Source document:
Transcribed & marked up by Einde O’ Callaghan for the Encyclopaedia of Trotskyism On-Line (ETOL).
Popular unrest over the war preparations has become particularly marked in the British and French empires. Concrete indications of it have been cited in this column and elsewhere in the Appeal in recent issues. In Great Britain, the trades unions have had to come out officially against conscription, a London conference reaffirming this position only last Friday. In the French empire, the victory of Ta-Thu-Thau in the Saigon elections and of the Algerian People’s Party in the Algiers elections – both reported in the last issue of the Appeal – show that, despite the tremendous social-patriotic pressure, the masses are far from being in tow.
The disparity between the mood of the masses and the needs of the ruling class – which is still groping for the final war line-up and therefore cannot yet afford to show its stark totalitarian face – leaves the reformists in a most uncomfortable spot. They want with all their souls to support the war-mongering foreign policy of their respective bourgeoisies, but they can’t support specific internal measures that such a policy requires because their rank and file won’t let them.
Under the slogan of “Collective Security” the Labourites have been able to put over the government’s A.R.P. (Air Raid Preparation program) and even (the so-called National Register, although with some difficulty. But conscription is too much for their following to swallow – especially since they still have fresh in their memories the manner in which Daladier used the conscript army against the French general strike last November. Hence, the Labour Party makes a peculiar spectacle of itself in parliament.
In the House of Commons, Chamberlain makes his just complaint against his Labour opponents.
You urged me to give up “appeasement” for your policy of “collective security,” he says – well, I did. “Collective Security,” our French partners tell us, he continues, requires that Britain raise a conscript army. Why, all French politicians – including Leon Blum’s socialists and even the Communists – demand British conscription. Where is your socialist consistency?
The Labour benches remain quietly embarrassed. At party meetings, a Scotch labor paper informs us, “organizers, watching the perplexed faces of the audience that used to be told: Workers of the World, Unite, tell the speaker at the conclusion of his oration: ‘For God’s sake don’t deal any more with foreign affairs, stick to Old Age Pensions’.”
It is interesting to note the difference in the reactions of the reformists and the Stalinists when Chamberlain challenged them to international solidarity, so to speak with their French counterparts.

Dataset entries:
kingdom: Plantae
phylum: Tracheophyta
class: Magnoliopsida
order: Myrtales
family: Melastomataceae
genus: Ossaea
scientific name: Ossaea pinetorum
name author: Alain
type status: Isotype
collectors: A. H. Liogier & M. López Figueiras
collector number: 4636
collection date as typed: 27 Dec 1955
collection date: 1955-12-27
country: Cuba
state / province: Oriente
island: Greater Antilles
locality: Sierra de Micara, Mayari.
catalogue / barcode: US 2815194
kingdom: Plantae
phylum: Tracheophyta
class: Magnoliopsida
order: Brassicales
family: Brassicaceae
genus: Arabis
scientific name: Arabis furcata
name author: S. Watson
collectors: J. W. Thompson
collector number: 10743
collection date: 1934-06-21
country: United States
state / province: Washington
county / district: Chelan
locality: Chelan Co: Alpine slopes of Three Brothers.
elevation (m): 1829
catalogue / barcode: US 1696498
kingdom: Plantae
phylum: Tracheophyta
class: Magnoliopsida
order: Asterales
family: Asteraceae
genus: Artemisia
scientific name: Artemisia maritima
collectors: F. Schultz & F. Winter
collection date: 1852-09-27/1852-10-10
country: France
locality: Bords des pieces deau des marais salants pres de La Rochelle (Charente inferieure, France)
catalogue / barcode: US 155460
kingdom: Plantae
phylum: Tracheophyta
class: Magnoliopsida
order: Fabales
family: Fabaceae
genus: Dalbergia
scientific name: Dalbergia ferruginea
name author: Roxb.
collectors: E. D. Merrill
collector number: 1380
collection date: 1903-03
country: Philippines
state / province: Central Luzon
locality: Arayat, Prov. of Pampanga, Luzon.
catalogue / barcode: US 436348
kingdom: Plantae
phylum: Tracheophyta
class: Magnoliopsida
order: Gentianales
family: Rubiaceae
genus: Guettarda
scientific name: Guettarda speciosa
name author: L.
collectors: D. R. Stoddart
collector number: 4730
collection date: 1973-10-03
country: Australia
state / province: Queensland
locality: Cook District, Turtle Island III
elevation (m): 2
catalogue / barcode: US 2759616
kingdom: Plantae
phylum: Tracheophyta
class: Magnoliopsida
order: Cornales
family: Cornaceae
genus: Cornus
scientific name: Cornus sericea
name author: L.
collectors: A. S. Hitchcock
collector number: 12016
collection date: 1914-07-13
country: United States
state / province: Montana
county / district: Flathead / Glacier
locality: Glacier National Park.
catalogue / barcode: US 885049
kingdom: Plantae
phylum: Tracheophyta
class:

Problems to solve:
1. According to the article, against what did Daladier use the conscript army last November?
2. Reproduce the article from "You urged me" up to and including "your socialist consistency?".

The responses:
1. The French general strike.

2.
You urged me to give up “appeasement” for your policy of “collective security,” he says – well, I did. “Collective Security,” our French partners tell us, he continues, requires that Britain raise a conscript army. Why, all French politicians – including Leon Blum’s socialists and even the Communists – demand British conscription. Where is your socialist consistency?